Inception Labs’ Mercury 2 outperforms Google’s DiffusionGemma in the race to replace autoregressive AI
Both models ditch token-by-token text generation for parallel diffusion, but Mercury 2 keeps its reasoning skills intact while doing it
The AI industry just got its first real horse race in diffusion-based language models, and the startup is beating the tech giant. Inception Labs’ Mercury 2, which launched in February 2026, is outperforming Google DeepMind’s DiffusionGemma on a metric that matters more than raw speed: maintaining sophisticated reasoning while generating text in parallel.
Here’s why that distinction is important. Traditional large language models, the kind powering ChatGPT and Claude, generate text one token at a time, left to right, like a typewriter. Diffusion language models (dLLMs) take a fundamentally different approach, generating multiple tokens simultaneously through a denoising process. In English: instead of writing a sentence word by word, they sketch the whole thing at once and then refine it, more like a painter than a typist.
The numbers behind Mercury 2’s edge
Mercury 2 pushes roughly 1,009 tokens per second when running on NVIDIA’s Blackwell GPUs.

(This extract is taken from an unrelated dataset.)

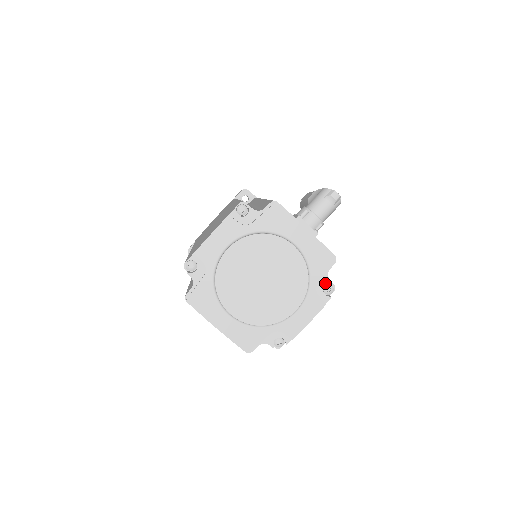
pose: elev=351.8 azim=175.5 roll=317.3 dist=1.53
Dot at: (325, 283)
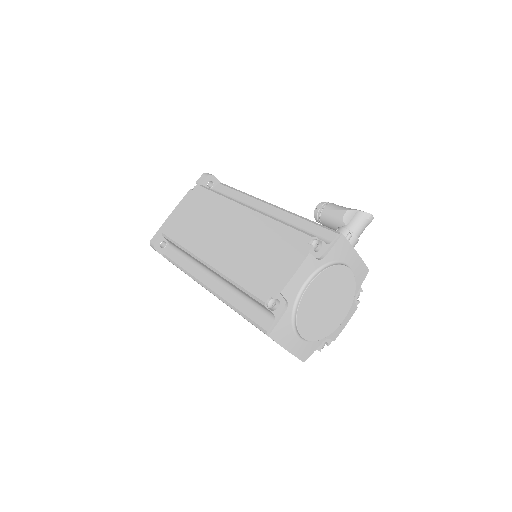
Dot at: (359, 292)
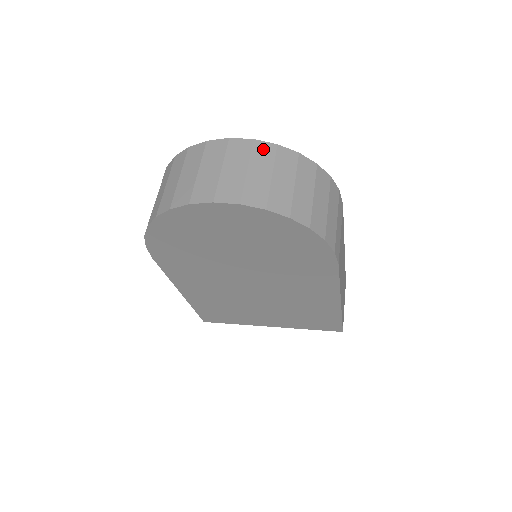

That throughput figure alone would be impressive, but Inception Labs paired it with pricing that undercuts established competitors: $0.25 per million input tokens and $0.75 per million output tokens.
The company positions those rates as competitive against Claude 4.5 Haiku and GPT-5.2 Mini, both of which are already considered the budget-friendly speed options in the market.
Google DeepMind’s DiffusionGemma, which launched on June 10, 2026, as an experimental open-source model, is built on a 26B-parameter Gemma 4 mixture-of-experts (MoE) architecture and claims up to four times faster inference compared to standard autoregressive models. Mercury 2 appears to retain the reasoning capabilities of its predecessor models while delivering that parallel generation speed. DiffusionGemma, still labeled experimental, hasn’t demonstrated the same balance. Both models apply diffusion techniques for parallel text generation rather than traditional token-by-token prediction, but only Mercury 2 seems to do it without sacrificing the quality of its outputs on reasoning benchmarks.
A startup with serious backing
Inception Labs was founded in 2024 by a team that includes Stanford’s Stefano Ermon, a researcher whose work on diffusion models has been foundational to the field. In November 2025, the company raised $50 million in a round led by Menlo Ventures.
Google DeepMind chose to release DiffusionGemma as open-source, which follows a familiar playbook. Open-sourcing experimental models lets Google seed the developer ecosystem, gather feedback at scale, and iterate faster than a closed commercial product could.
What this means for investors
Neither Inception Labs nor Google DeepMind has any direct connection to crypto, blockchain protocols, or digital assets. There are no tokens associated with either project, no decentralized compute integrations, no on-chain inference layers.
The speed and cost profile of Mercury 2, in particular, makes it viable for real-time applications where latency is critical. If diffusion-based language models prove they can match or exceed autoregressive models on quality while dramatically beating them on speed, the entire inference infrastructure market gets repriced. Parallel generation workloads stress GPUs differently than sequential ones, which would change which hardware configurations are most valuable for decentralized compute providers.